いつの間にか隣に皇太子殿下。いつからいたのですか殿下。
「キミが気付かなかっただけで最初から」
え?最初って?
「休憩所の机の下」
え"っ!まじ?
「マジです(笑)」
……というか私心読まれてる?
「顔に出てるから(笑)」

どうやら私が休憩所に来たときとっさに言い寄られるのを危惧して隠れたらしい。その後私も 殿下がいるのに気付かず第二王子と男爵令嬢を回避するため机の下に入ってきたと。ついでに言うと二人が部屋から出た後も机の下にいたときの私の顔が面白かったらしくてそのままついてきていたらしい。しかも私の側にいると周りが自分を皇太子だと気付かないので遠慮なく人避けがわりにしていたらしい。
クソ殿下め。そして存在感が薄い自分が憎い。
「ちなみにキミが入った休憩室王家専用だったり」
…クソ殿下と言ってごめんなさい。というかあいつら王家専用で致していたのかよ。
笑いが収まりそうにない殿下はさておきもう一つ。うめぇ。あいらぶ肉。こうなりゃこのパーティーの骨付き肉全部食ってやるぞ。モグモグ。

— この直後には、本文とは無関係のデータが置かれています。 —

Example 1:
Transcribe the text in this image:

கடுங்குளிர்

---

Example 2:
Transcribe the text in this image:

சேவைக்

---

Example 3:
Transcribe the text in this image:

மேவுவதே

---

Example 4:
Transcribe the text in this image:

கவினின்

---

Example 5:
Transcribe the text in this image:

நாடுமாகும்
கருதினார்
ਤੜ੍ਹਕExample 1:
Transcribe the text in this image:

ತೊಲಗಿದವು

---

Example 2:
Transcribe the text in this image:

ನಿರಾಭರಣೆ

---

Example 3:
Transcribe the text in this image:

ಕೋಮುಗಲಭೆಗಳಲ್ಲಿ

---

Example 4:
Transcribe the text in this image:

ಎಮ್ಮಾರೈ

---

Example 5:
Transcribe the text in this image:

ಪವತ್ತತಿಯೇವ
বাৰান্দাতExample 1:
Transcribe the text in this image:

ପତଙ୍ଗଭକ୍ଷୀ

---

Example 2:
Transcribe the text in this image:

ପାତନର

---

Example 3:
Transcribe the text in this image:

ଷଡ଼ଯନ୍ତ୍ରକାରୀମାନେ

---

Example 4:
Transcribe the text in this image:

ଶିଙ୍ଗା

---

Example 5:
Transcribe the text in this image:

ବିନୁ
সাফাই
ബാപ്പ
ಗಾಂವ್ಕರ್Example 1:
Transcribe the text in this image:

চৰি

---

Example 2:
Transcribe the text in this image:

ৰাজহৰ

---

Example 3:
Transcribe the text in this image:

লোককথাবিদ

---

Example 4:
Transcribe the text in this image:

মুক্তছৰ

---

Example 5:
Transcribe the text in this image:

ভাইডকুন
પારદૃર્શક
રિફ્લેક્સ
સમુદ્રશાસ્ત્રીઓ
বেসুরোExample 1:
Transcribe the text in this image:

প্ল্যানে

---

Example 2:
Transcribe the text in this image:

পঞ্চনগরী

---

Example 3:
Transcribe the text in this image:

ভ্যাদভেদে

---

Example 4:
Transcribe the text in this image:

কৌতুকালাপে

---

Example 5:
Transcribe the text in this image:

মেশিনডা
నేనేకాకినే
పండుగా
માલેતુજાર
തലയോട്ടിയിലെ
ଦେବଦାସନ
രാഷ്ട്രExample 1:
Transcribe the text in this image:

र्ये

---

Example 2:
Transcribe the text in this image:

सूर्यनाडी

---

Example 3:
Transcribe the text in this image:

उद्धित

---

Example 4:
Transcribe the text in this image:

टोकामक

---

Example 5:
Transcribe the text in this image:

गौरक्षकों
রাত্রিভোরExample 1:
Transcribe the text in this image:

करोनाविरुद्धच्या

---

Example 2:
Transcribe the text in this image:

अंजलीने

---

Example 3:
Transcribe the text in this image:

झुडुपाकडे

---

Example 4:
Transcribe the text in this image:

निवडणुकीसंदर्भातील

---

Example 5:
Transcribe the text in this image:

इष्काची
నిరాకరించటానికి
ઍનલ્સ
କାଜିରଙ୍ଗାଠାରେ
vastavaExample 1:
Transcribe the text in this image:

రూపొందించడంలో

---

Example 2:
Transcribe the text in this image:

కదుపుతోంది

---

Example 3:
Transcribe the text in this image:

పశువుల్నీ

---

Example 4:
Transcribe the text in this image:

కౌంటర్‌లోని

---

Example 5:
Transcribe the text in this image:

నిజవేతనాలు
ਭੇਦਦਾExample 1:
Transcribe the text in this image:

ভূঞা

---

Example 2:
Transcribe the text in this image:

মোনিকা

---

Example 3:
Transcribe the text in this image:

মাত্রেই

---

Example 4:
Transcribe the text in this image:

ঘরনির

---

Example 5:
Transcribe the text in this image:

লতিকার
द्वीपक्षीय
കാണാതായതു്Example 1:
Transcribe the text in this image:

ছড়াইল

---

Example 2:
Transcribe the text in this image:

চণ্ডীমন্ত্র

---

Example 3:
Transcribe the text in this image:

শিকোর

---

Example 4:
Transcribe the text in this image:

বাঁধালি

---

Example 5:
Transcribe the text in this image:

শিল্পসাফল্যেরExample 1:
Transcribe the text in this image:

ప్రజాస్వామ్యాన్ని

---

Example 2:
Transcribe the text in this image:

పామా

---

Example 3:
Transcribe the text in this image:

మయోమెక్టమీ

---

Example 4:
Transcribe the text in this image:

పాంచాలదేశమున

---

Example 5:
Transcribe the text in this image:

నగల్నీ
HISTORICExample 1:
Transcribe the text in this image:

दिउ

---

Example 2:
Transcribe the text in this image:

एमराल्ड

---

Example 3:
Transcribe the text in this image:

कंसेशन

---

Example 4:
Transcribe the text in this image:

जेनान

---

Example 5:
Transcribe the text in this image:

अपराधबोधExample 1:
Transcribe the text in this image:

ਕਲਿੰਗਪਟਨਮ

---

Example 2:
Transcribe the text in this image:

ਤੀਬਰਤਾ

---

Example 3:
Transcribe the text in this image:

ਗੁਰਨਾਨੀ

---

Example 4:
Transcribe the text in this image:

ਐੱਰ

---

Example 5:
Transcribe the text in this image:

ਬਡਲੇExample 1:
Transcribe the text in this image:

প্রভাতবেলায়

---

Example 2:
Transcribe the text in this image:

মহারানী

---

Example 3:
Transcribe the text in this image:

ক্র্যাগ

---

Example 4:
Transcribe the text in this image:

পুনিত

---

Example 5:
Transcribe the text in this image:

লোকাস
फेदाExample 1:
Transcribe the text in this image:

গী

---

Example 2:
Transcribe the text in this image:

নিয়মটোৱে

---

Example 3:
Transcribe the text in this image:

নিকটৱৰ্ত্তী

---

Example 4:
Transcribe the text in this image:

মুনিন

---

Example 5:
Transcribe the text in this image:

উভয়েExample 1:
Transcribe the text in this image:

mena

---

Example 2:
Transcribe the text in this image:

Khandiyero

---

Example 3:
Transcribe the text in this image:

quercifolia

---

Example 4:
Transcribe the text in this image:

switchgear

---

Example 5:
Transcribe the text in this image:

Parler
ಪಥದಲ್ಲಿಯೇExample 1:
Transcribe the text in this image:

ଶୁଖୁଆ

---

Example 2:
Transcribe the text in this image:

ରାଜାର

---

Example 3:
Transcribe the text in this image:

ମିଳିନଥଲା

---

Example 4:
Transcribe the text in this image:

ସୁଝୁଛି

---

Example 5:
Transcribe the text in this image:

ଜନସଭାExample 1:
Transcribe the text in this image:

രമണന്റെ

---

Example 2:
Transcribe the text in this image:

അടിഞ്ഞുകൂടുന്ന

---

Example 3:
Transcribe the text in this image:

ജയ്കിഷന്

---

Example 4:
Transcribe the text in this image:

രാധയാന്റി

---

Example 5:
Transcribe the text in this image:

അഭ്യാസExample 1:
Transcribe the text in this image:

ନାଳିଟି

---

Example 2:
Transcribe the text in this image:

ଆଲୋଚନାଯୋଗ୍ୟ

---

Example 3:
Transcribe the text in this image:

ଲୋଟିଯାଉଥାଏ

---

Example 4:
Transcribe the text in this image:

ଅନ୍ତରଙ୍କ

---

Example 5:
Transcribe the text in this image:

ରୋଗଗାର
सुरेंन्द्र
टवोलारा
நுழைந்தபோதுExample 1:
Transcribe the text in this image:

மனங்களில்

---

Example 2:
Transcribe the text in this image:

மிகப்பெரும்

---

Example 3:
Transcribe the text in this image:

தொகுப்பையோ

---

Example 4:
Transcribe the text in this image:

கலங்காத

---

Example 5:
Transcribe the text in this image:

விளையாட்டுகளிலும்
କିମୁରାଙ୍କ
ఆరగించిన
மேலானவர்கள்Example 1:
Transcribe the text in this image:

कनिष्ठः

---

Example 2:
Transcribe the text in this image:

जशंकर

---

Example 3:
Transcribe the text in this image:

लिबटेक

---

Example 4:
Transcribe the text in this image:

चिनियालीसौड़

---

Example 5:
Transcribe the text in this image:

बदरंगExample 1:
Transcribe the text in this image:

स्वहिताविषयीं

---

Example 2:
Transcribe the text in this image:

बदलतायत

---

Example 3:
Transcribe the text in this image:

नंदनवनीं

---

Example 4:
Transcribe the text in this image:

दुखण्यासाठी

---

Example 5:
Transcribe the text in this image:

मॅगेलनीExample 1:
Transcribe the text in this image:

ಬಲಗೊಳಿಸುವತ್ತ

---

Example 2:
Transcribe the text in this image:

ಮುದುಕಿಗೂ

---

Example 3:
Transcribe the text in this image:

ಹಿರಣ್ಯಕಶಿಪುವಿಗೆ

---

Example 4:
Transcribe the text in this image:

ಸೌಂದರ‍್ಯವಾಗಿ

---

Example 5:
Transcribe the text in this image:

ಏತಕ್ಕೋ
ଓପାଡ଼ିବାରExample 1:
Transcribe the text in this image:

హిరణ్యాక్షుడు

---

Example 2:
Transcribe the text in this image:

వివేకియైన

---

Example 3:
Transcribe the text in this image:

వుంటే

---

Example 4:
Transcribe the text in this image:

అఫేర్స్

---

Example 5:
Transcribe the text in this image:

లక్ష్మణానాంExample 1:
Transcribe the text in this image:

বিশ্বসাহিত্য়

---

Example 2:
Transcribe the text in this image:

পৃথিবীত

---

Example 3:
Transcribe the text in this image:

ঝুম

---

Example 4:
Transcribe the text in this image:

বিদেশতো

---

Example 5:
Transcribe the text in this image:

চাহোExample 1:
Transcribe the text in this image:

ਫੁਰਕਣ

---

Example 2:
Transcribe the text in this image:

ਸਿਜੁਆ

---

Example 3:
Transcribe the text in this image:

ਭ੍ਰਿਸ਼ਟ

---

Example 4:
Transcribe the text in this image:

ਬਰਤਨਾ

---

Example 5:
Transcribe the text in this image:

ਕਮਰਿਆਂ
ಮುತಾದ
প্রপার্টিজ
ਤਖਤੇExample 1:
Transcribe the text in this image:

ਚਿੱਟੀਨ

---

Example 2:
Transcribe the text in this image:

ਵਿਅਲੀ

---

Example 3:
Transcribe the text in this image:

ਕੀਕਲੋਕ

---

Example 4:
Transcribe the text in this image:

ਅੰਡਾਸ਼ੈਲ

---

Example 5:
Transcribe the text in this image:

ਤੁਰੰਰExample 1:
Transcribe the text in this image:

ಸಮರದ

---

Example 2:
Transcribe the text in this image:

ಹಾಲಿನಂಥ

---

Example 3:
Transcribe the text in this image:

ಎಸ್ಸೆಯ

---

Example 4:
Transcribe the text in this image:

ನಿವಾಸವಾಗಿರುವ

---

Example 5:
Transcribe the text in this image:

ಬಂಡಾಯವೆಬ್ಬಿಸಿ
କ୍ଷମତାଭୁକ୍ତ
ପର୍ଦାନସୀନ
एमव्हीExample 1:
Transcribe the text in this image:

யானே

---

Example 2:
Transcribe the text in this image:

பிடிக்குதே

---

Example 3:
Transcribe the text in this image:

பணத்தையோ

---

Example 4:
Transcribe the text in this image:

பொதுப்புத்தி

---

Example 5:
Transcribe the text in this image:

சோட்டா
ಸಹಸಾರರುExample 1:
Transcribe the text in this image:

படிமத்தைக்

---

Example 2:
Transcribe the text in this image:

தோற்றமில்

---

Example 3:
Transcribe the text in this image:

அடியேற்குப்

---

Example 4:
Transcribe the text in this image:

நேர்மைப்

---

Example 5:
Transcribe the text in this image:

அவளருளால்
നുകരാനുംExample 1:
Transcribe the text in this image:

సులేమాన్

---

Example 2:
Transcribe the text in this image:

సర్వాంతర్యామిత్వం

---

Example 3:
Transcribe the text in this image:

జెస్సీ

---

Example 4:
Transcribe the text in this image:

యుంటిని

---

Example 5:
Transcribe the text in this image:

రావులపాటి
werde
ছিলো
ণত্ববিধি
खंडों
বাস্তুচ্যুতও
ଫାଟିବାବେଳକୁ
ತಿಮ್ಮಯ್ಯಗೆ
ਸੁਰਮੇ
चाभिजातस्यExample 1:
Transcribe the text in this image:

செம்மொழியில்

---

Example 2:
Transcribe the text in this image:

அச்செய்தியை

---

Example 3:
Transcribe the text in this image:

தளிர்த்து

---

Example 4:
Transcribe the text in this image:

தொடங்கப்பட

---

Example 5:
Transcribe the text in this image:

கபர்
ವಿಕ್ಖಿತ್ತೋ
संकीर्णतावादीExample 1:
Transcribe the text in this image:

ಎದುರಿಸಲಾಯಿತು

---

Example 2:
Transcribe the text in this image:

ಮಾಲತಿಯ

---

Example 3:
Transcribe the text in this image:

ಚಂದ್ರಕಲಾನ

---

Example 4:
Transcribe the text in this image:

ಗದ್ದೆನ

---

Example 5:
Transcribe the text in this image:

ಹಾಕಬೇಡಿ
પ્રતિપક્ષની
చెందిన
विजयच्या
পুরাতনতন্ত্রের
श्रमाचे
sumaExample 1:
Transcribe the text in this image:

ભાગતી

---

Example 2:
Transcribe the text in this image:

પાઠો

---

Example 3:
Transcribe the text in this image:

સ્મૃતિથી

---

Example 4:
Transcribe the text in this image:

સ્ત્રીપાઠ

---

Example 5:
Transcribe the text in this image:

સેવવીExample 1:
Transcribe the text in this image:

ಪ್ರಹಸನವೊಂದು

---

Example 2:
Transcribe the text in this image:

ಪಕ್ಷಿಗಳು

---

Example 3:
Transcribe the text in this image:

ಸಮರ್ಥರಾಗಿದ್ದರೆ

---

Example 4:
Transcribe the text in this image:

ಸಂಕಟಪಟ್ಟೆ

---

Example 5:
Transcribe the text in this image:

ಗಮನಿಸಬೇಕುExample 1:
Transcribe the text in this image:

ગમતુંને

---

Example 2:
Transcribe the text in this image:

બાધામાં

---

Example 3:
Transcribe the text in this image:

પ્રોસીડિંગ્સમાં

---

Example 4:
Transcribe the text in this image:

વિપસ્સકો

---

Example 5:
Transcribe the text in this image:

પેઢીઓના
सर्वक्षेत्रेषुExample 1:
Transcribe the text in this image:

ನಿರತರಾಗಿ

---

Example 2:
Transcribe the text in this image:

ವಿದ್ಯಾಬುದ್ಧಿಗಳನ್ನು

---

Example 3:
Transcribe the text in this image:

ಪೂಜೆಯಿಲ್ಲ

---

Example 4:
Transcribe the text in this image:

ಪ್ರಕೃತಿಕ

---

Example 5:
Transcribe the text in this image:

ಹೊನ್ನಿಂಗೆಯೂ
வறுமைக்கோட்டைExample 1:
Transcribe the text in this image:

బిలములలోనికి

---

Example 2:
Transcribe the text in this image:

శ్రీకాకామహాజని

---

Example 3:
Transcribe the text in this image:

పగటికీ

結局私の心の声が漏れてしまった件と殿下の爆笑で第二王子と男爵令嬢の醜聞は忘れ去られることに。思いっきり目立ってしまった私としては複雑である。王家専用休憩室での件含めて。

パーティー終了後、王様と王妃様から呼び出されて何故かお礼を言われたことは解せぬ。もちろんエスコート役として一緒に来ていたのに何故か危険を察知したのかいつの間にか離れていた兄ロベルトを無理やり引きずっていき巻き込むことも忘れない。
第二王子と男爵令嬢の醜聞は堪えたらしい。王家専用休憩室無断侵入の件はお咎めなしとなり、口止め料としてなにかくれるということだったので兄に押し付けてやった。面倒は御免である。そもそも見てしまったアレは口に出したくもない。あーやだやだ。